> _EXTRACT PROVIDED_:
Roasted Porchetta
- 40 cloves garlic (3 to 4 heads), lightly smashed
- 2 tablespoons fennel seeds
- 6 tablespoons dried juniper berries
- 3 tablespoons black peppercorns
- 1 bunch thyme
- 1 1/2 cups kosher salt
- 1/2 cup packed light or dark brown sugar
- 1 7 -to-8-pound pork belly
- 2 tablespoons fennel seeds
- 1 tablespoon dried juniper berries
- 1 tablespoon black peppercorns
- 1/4 teaspoon ground nutmeg
- 2 tablespoons chopped fresh thyme
- 4 cloves garlic, coarsely chopped
- Make the brine.
- Fill a large pot with 1 gallon water.
- Add the garlic, fennel seeds, juniper berries, peppercorns and thyme.
- Bring to a boil, then reduce the heat and simmer 10 minutes.
- Remove from the heat, whisk in the salt and brown sugar and let cool to room temperature.
- Brine the pork.
- Put the pork belly in a large roasting pan and pour the brine over it.
- Cover and refrigerate 24 hours.
- Make the rub.
- Toast the fennel seeds, juniper berries and peppercorns in a medium skillet over medium heat until fragrant, 2 to 3 minutes.

> _DATA EXTRACT_:

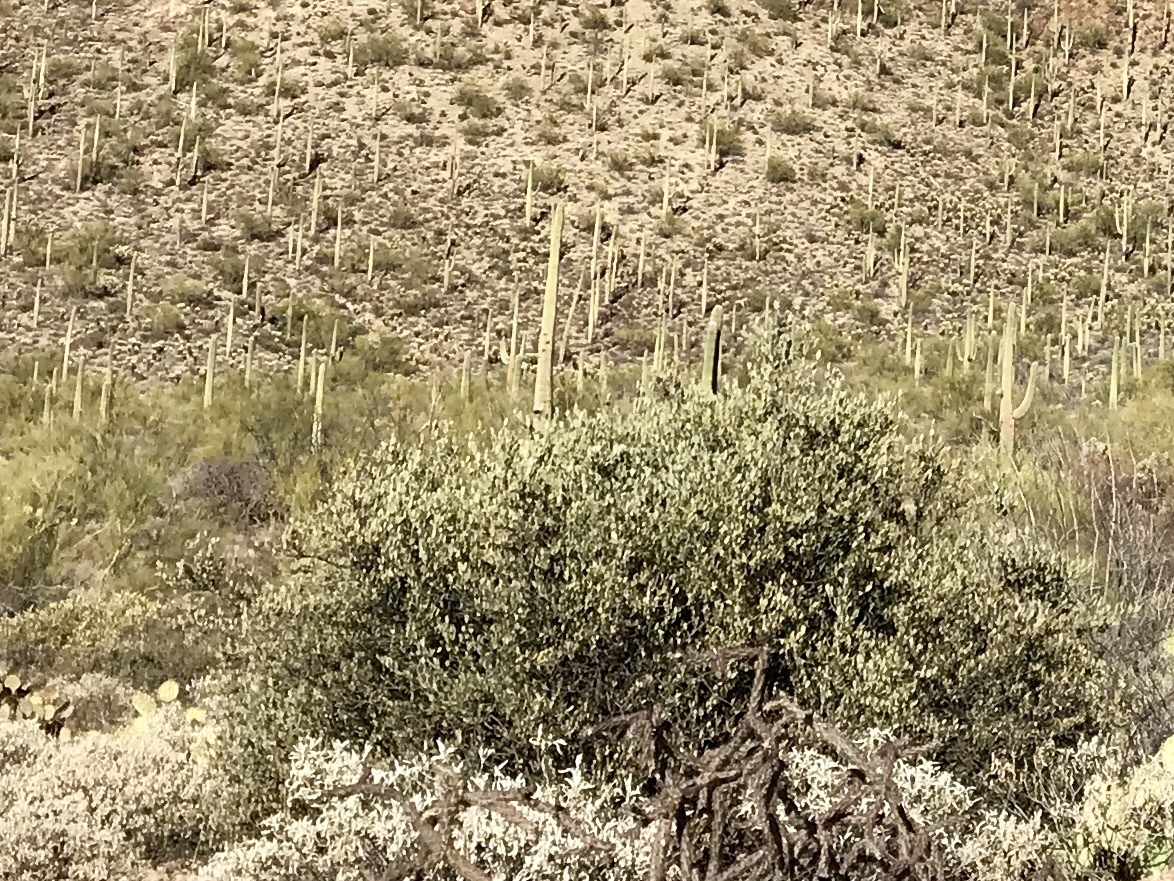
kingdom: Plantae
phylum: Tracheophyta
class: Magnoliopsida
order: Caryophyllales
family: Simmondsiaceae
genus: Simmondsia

* * *

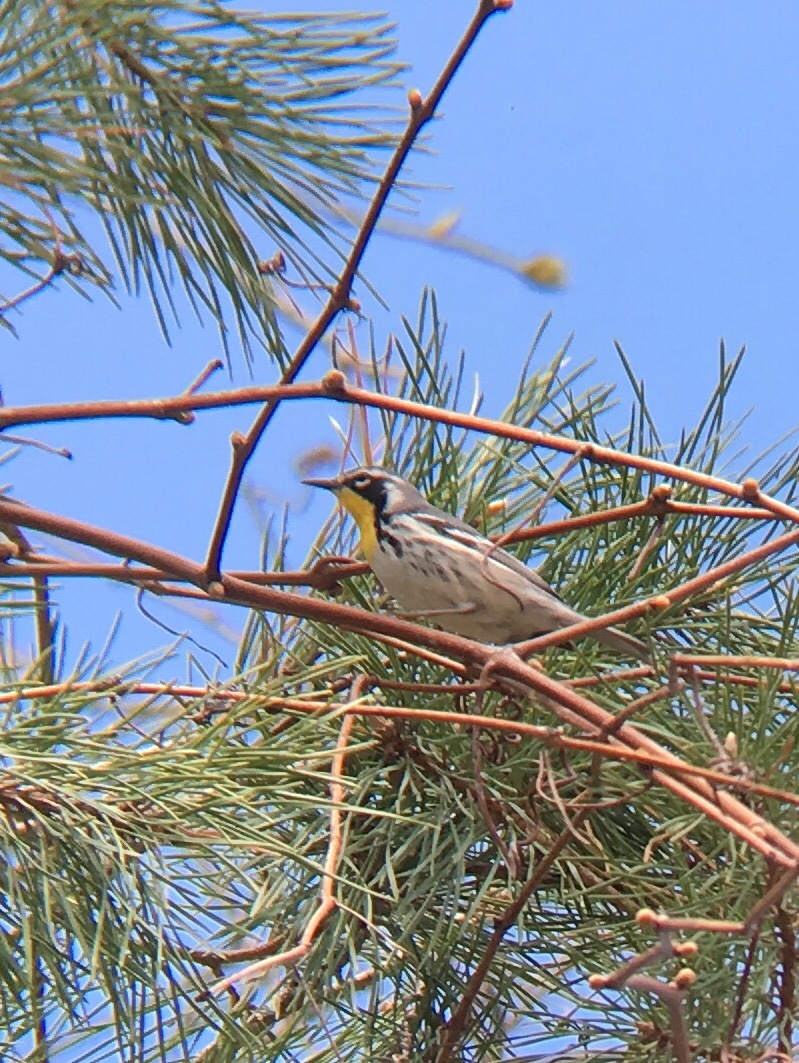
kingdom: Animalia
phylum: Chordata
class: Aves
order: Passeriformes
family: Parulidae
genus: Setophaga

> _WHAT THIS EXERCISE ASKS_:
a. Transcribe the porchetta recipe between "- Remove from" and "refrigerate 24 hours.", inclusive.
b. Carry the porchetta recipe forward with the next part, starting after its last step shown.
The rows are separate material, unconnected to the porchetta recipe.

> _RESULTS FOR EACH TASK_:
a.
- Remove from the heat, whisk in the salt and brown sugar and let cool to room temperature.
- Brine the pork.
- Put the pork belly in a large roasting pan and pour the brine over it.
- Cover and refrigerate 24 hours.

b.
- Pulse a few times in a spice grinder until coarsely ground.
- Transfer to a small bowl and stir in the nutmeg, thyme and garlic.
- Spice the pork.
- Remove the pork belly from the brine and pat it dry.
- Spread the rub on the flesh side of the pork belly, using just what adheres; you may have some rub left over.
- Put the pork belly skin-side up on a large rimmed baking sheet and refrigerate, uncovered, 24 hours to dry it out.
- Roll the pork.
- Preheat the oven to 475 degrees F. (If you have a convection setting, use it; preheat to 450 degrees F.) Flip the pork belly so it's skin-side down.
- Starting at a long side, roll into a cylinder.
- Secure the roll with kitchen string: Tie separate pieces of string around the roll, about 3/4 inch apart.
- Prick the pork all over with a skewer; this helps render the fat so the skin gets crisp.
- Roast the pork.
- Put the pork belly on a rack set on a rimmed baking sheet.
- Tuck 4 upside-down spoons around the pork to keep it from rolling around.
- Roast 30 minutes, using a baster to baste the pork with the drippings and rotating the pan every 10 minutes.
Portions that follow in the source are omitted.